The government had failed to discuss the laws before passing them through Parliament, says Radheshyam Adhikari a Senior Advocate at the Supreme Court of Nepal.
Also, after passing the codes, the government had failed to convince stakeholders about the new laws.
“In reality [the] penal code has not affected the civil code, although – due to the current government misusing the law by suing people under cyber law – there has been widespread panic within Nepal’s doctor community and the FNJ as well,” says Adhikari.
“Furthermore, the law regarding the press is different and this is a civil law, if we were to choose between the press law and civil law, we will have to choose the press law.
“Press law is the same old law, which clearly states that the journalists shouldn’t be prosecuted for expressing their freedom of speech,” Adhikari says.
“In the press, there is a civil law, that law is not created to target the journalists. Rather, it’s a law to change the relationship among the civilians in order to protect the right to privacy.
However, now there is a new privacy law separate from civilian law.
Government has agreed to the demands of the press and implemented more liberal provisions under the privacy law too, which should “protect the press,” says Adhikari.
‘No need for panic’
“There is no need for much panic over these laws.”
But the major concern in regard for journalists is that when an article is “shared on social media by someone once it is in the public domain, the sharer will be jailed rather than the government questioning the publisher of the content,” says Adhikari
Raju Basnet, editor-in-chief of Khojtalas Weekly and Khojtalasa.com, was arrested on September 10 over alleged cybercrime because of a report exposing an attempt to transfer the ownership of land by Harisiddhi Brick Industries in Lalitpur to a few private individuals.
It was alleged that the transaction of the land had the involvement of the Nepal Communist Party’s (NCP) lawmaker Pampha Bhusal and other leaders in the party, reports Myrepublic.
“I have spoken against this bill in the Parliament, and now the government has taken a high road and the journalist Raju Basnet has been released,” says Adhikari.
“A different person has been jailed for sharing information on social media,” he adds.
The government has taken matters into their own hands and have started prosecuting people.
Misuse of the law
“It is not right for the state to prosecute the individual by using the police force,” he says.
“Should there be an issue of defamation, we can always work under the defamation law. But without evoking the defamation law, going against the constitution is not a right thing,” says Adhikari.
“If there is an issue of defamation and if the subject doesn’t want to take a legal process, there is always an option to express your grievance to the Press Council”, says Adhikari.
“People are not being prosecuted due to the law, however, it is due to the misuse of the law, that has created panic in the country”, says Adhikari.
But Gopal Basnyat, news editor at Radio Nepal, says the new law makes a journalist “reveal their sources,” which is not only a threat to the press but also a threat to whistleblowers.
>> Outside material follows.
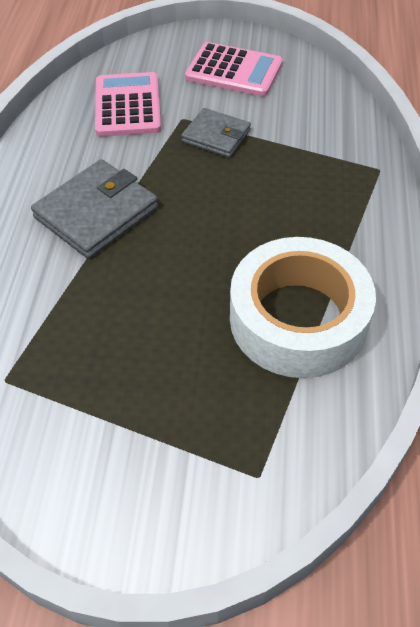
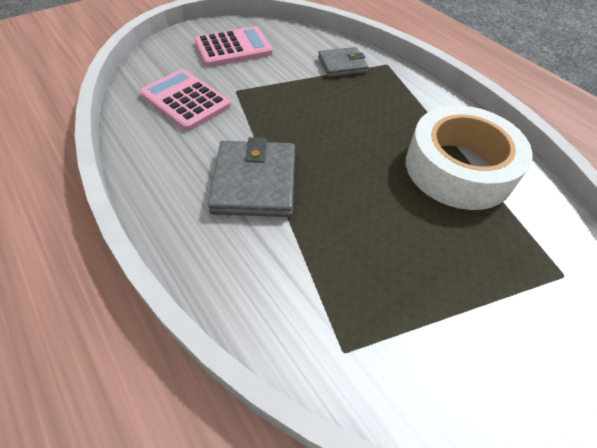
camera: 45 degrees left, 0 degrees up
(216, 136) = (273, 90): grey wallet -> grey wallet (342, 65)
“We cannot reveal the sources as a journalist, it is our duty to protect them, it is against our press code of conduct,” says Basnyat.
Risk of prosecution
Under the new law, “if we don’t reveal the source, we risk being prosecuted.”
“It does affect free speech. The FNJ has been protesting against this law,” says Basnyat.
Many other journalists who have been protesting against this law, which some describe as more draconian than the Nepali law during the Panchyaat Kall era.
A Practising Advocate at the Supreme Court, Ashish Adhikari, says that the “Act in itself is good but the implication of the Act [by the government] part is questionable”.
He adds: “The first publisher isn’t being convicted but, the person who shares information that is already in the public domain is being charged and prosecuted.”
Rahul Bhattarai is a student journalist on the Postgraduate Diploma in Communication Studies (Journalism) reporting on the Asia-Pacific Journalism course at AUT University.